- INSTRUCTION A -
Answer these from the passage on the Bulle von Tölz:
(i) Which actor played police inspector Benno Berghammer?
(ii) What model of car did the inspector drive?
(iii) Who played Resi Berghammer?

- PASSAGE PROVIDED -
┏━━
Once spotted, never forgotten. As police inspector Benno Berghammer, aka the Bulle von Tölz, Ottfried Fischer brought character, humour and Bavarian quirkiness in spades to the eponymous TV series. And his car was suitably atypical as well. The BMW 635CSi possessed the size, power and presence to hold its own alongside a star of screen-hogging stature. But why did it have only one front seat?
Mothers, eh. Carping away in the back seat instead of being happy that their overworked sons have taken them for a drive. A mature, professional man still living at home with his Mum needs a thick skin. Luckily, police inspector Benno Berghammer has the hide of a rhino; nothing and nobody can disturb his stoical sense of calm – certainly not his own mother. Well not completely, anyway. When it came to hardnosed stubbornness, Resi Berghammer (played by Ruth Drexel) could mix it with the best of them.
┗━━
- INSTRUCTION B -
Copy out, unchanged, the stretch of the listing from the line containing "jobb hver dag." through the line containing "Ønsker du å".

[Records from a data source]
┏━━
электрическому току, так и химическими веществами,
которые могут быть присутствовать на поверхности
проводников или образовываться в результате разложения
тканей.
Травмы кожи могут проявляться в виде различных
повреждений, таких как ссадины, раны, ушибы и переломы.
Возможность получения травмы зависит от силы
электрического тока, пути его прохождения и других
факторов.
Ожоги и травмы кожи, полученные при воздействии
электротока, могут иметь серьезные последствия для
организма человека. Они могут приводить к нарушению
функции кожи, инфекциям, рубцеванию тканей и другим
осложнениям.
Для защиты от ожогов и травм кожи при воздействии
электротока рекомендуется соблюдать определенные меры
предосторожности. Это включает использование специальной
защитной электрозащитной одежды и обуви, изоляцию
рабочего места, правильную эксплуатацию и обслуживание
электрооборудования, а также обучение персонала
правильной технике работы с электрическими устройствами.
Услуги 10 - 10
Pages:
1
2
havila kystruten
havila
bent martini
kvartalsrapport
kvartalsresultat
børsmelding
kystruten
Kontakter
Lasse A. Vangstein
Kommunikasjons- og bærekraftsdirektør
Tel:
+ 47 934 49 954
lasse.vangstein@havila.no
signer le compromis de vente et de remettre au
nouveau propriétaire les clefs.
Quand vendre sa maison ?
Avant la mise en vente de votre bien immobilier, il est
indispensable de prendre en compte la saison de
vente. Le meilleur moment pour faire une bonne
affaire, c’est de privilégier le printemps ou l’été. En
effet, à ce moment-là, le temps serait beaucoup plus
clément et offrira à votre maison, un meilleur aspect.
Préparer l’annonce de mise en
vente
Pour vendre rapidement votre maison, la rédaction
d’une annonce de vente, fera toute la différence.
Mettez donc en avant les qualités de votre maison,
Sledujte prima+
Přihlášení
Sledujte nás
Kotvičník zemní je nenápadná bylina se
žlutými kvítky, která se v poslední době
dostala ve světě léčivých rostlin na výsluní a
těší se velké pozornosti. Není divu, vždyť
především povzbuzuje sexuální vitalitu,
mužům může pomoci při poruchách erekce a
┗━━
┏━━
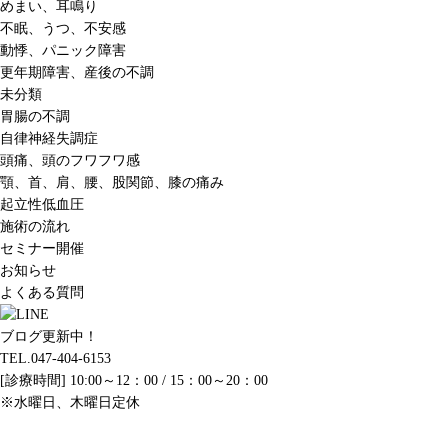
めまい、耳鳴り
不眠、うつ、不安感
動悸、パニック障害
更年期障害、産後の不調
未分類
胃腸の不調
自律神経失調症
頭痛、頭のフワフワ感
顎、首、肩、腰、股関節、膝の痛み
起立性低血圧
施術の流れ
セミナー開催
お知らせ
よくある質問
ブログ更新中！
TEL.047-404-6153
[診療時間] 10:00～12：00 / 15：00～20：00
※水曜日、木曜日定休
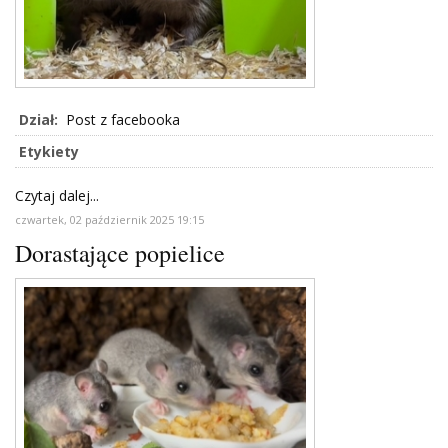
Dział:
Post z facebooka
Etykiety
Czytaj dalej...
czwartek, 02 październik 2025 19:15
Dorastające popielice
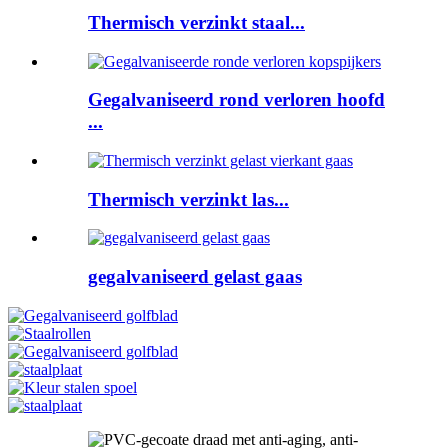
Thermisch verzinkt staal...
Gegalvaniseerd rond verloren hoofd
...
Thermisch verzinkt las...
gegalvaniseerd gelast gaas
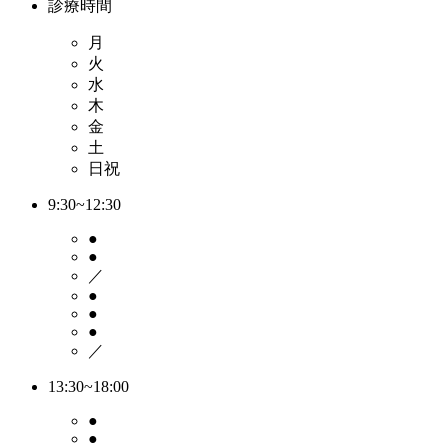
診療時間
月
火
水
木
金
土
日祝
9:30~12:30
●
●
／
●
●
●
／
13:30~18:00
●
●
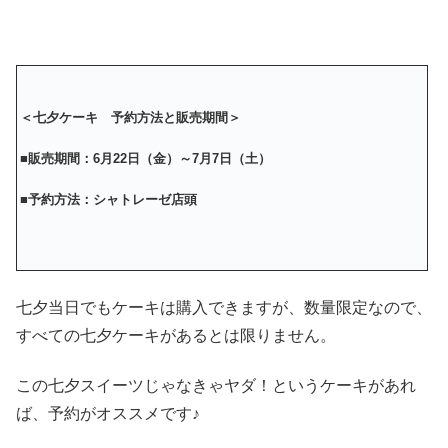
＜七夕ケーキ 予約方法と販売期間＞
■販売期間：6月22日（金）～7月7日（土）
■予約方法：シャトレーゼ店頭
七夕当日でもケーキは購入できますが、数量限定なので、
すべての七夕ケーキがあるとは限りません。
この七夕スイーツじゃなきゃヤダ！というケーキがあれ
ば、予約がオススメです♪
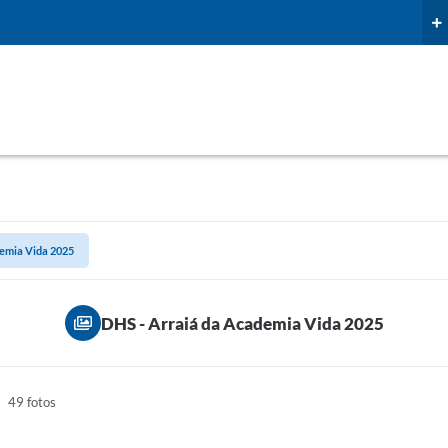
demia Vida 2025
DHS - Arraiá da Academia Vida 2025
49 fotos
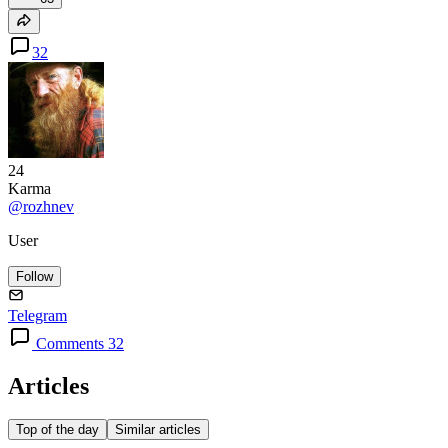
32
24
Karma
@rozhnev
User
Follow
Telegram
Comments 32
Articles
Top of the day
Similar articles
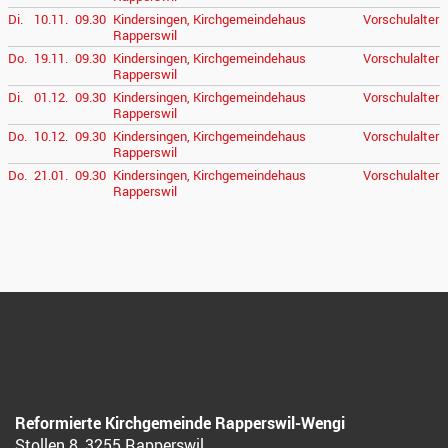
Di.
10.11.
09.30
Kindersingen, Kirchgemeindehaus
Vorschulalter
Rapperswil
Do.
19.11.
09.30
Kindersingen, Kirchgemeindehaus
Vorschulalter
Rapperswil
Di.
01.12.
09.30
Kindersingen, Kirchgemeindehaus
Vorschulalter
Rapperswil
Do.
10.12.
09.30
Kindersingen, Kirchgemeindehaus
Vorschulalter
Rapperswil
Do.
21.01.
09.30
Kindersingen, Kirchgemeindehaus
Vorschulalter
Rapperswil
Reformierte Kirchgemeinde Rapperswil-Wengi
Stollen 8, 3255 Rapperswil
┗━━
┏━━
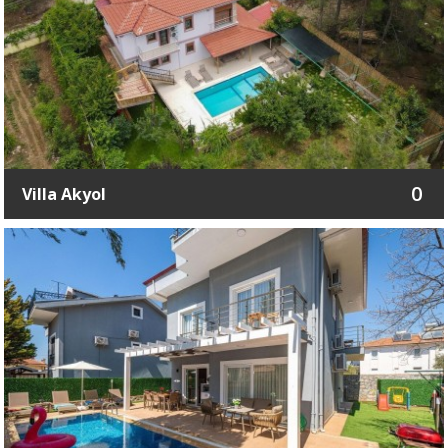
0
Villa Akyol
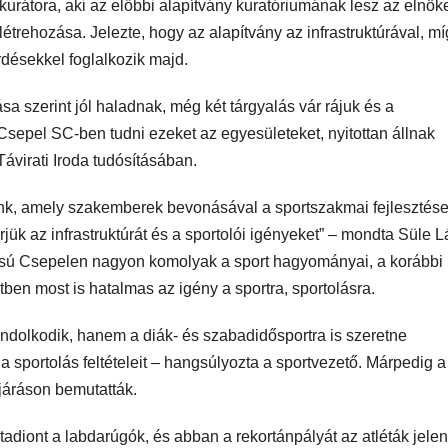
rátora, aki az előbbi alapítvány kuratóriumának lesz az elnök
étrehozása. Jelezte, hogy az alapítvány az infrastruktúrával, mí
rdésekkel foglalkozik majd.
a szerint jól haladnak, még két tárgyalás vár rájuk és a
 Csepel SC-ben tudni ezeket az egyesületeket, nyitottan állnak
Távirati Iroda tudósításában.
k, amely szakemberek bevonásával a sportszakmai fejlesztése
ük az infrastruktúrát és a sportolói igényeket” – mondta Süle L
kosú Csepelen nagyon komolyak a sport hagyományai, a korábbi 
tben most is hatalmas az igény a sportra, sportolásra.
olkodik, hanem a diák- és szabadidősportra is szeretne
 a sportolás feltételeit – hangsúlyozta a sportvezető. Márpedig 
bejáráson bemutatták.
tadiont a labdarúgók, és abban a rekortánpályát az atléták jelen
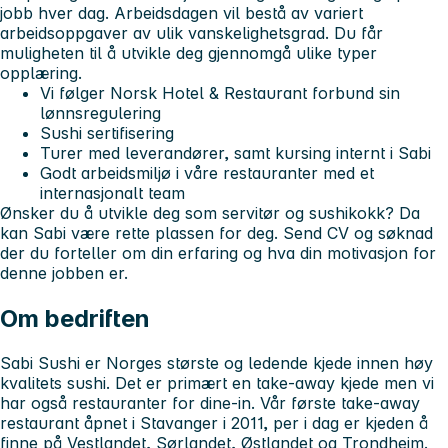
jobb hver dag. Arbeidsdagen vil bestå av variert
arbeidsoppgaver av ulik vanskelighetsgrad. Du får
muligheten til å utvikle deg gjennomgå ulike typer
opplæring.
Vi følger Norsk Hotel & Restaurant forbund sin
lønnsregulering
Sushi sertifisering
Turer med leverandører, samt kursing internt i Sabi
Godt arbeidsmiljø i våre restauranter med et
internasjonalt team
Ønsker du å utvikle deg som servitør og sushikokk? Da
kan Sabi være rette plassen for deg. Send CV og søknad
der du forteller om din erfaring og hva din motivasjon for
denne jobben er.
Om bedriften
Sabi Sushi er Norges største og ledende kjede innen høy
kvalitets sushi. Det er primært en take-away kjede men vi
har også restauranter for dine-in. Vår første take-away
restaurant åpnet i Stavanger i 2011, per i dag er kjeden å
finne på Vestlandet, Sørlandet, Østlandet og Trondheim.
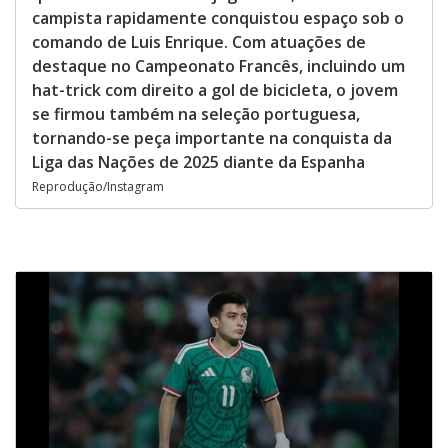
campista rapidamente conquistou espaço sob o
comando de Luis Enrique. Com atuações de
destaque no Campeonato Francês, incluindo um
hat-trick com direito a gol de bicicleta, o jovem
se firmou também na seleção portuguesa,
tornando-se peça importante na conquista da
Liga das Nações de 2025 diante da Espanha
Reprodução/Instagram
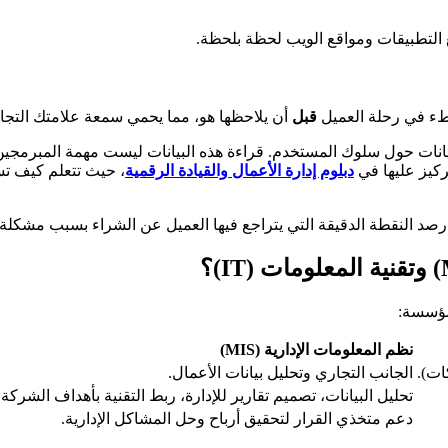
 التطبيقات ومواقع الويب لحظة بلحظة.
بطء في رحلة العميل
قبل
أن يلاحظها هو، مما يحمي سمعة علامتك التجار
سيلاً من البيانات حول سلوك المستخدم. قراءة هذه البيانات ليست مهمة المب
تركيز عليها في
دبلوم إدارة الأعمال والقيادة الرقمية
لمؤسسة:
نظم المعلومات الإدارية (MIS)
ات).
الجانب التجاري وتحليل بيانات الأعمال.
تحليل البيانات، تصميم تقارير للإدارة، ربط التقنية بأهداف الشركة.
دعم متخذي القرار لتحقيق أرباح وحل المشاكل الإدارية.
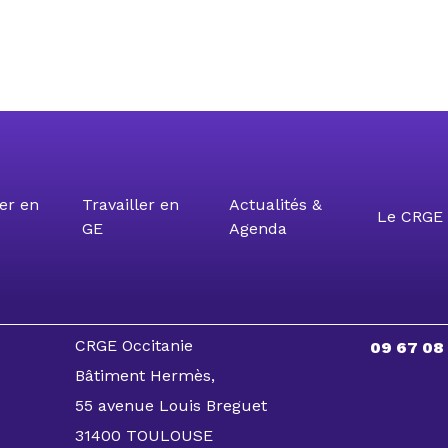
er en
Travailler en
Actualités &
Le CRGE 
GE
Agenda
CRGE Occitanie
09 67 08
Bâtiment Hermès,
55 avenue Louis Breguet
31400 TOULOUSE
┗━━
- WORKED SOLUTION A -
(i) Ottfried Fischer
(ii) A BMW 635CSi
(iii) Ruth Drexel

- WORKED SOLUTION B -
jobb hver dag. Arbeidsdagen vil bestå av variert
arbeidsoppgaver av ulik vanskelighetsgrad. Du får
muligheten til å utvikle deg gjennomgå ulike typer
opplæring.
Vi følger Norsk Hotel & Restaurant forbund sin
lønnsregulering
Sushi sertifisering
Turer med leverandører, samt kursing internt i Sabi
Godt arbeidsmiljø i våre restauranter med et
internasjonalt team
Ønsker du å utvikle deg som servitør og sushikokk? Da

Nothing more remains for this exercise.